“I’ll pay you a million dollars to tell me I’m adopted,” Daisy Bennett said, flopping onto the velvety red couch in her aunt’s office at The Mating Game.
It was Friday, September 20th. Another beautiful fall day in downtown Cedar Park, North Carolina, and the sun was streaming through the window, and Daisy was, as usual, fighting an intense desire to change her name, run away and join the circus. Would there be an opening for a rather clumsy wolf shifter? Probably not. Daisy’s primary skills were baking, decorating, and arts and crafts. If she tried to leap through flaming hoops, she’d set her fur on fire and break her ankle.
Wynona Bennett was flipping through brightly colored files on her desk and didn’t bother to look up.
“You don’t have a million dollars. What’s the problem? Your mother is passive-aggressively insulting you about your weight? She’s making you question all of your life choices? She’s asking when you’ll give up this silly idea that you can make it on your own, and come back home?”
“Check, check, and check. The deadly trifecta. Except the aggressive is not all that passive.” Daisy leaned forward, folded her hands on her lap, and looked expectantly at her aunt. “So, tell me about how she found me on her doorstep as an infant.”
“Sorry, no can do.”
“Why not?” Daisy demanded in aggrieved tones.
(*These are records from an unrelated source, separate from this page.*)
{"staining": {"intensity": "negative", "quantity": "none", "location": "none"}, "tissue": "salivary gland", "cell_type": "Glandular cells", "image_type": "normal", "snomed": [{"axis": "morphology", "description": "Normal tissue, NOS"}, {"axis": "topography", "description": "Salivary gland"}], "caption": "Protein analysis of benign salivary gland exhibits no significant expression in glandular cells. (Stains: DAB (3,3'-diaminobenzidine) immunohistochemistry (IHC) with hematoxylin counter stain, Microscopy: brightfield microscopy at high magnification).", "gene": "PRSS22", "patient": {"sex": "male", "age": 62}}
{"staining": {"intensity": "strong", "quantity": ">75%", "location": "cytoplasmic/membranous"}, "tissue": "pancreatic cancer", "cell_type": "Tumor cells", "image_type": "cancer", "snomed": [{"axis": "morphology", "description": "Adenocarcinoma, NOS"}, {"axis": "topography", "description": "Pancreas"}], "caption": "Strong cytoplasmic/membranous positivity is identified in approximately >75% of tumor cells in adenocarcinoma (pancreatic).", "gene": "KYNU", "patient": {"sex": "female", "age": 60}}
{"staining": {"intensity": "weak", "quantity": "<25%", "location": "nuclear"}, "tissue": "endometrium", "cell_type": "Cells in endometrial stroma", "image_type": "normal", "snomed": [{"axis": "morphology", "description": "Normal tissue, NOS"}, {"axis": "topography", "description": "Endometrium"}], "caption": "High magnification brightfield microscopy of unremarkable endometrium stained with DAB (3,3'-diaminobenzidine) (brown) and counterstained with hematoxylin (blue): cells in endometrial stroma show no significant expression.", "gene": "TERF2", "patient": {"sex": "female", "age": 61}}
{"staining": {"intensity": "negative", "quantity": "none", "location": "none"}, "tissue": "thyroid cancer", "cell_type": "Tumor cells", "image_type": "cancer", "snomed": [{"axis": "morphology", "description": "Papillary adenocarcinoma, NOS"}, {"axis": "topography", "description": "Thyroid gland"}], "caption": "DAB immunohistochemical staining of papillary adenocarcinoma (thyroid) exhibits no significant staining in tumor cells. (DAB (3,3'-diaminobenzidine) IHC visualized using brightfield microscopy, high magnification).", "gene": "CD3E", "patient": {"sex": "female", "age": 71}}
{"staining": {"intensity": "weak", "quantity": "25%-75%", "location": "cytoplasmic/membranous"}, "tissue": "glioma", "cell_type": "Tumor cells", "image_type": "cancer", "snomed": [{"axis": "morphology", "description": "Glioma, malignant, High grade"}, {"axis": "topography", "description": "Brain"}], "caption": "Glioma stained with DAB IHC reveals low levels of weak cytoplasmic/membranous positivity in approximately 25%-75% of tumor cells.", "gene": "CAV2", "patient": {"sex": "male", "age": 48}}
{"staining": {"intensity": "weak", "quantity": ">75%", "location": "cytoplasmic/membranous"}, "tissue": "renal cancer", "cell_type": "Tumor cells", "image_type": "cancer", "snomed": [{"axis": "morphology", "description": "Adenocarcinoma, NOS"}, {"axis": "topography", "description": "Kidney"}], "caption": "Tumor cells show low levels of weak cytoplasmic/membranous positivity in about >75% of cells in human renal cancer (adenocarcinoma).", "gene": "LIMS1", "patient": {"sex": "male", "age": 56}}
She reached into the glass candy bowl on the end table next to the sofa, and took a mini chocolate bar. “It could be true. I mean, I don’t look anything like her.” It was true. Daisy was a plump redhead with crazy, out-of-control curls that made a halo around her head. Her mother was a blade-thin socialite with glossy blonde hair flat-ironed to an inch of its life.
“Of course you don’t.” Wynona frowned and tossed a pile of papers into the trash. “She’s basically purchased an entirely new face and body, starting with her forehead and working her way down. And she eats a diet that’s not fit for human or shifter, just so that she can still fit into a size two at age twenty-nine.”
“I think I was an adult size two once…in kindergarten, for about five minutes,” Daisy said, helping herself to more candy.
Her aunt threw a crumpled-up ball of paper at her. “Leave some for the paying clients,” she said. “Your mother is also somehow twenty-nine when she’s got a twenty-three-year-old daughter, but never mind that,” Wynona added, tucking her files away in a drawer next to her desk.
“Yes, let’s not think about it – the implications are disturbing.” Daisy stuffed a final piece of chocolate in her mouth and threw the wrapper into the little gilded garbage can next to the couch. “So, tell me about the love of my life.”
“You don’t need to sound so skeptical,” Wynona chided her. “I can assure you, I thoroughly screened this man, and the two of you are a perfect match. He’s sick of the dating game, he’s ready to settle down and have cubs, and he’s a highly successful business owner. Don’t cross your eyes at me. He’s also funny and charming.”
“That would be nice if it were all true,” Daisy said doubtfully. She just didn’t know if she could ever get that lucky when it came to romance.
Her recent dating history had been so dreadful that it had left a permanent bad taste in her mouth – and that wasn’t even taking into account that the reason she’d finally left her pack lands in Majestic Oaks, Georgia was because her fiancé had cheated on her and her parents still expected her to marry him.
Ever since she’d moved to Cedar Park, each date had been worse than the last.
There had been the guy who’d asked to borrow money on the first date – and then snuck out the back door and stiffed her with the dinner check when she’d said no. There had been the guy who’d told her that he’d gone out with her because he’d never been with a “larger woman” before and he wanted to experiment. There was the human who’d wanted to check “shifter” off his bucket list.
“This guy is exactly what you’re looking for, believe me,” Wynona assured her. “You have a ton of things in common. You’re both wolf shifters. He bakes as a hobby, he loves musicals and Nora Roberts novels and rom-coms, he enjoys going shopping for clothes.”
“He what?” Daisy straightened up and stared at her aunt.
“What’s wrong? Those are all things you like,” her aunt protested. “It’s important to have shared interests.”
Daisy frowned. “Shared interests, yes, but this doesn’t sound like an actual dude. What it sounds like is too good to be true. I don’t trust things that are too good to be true.”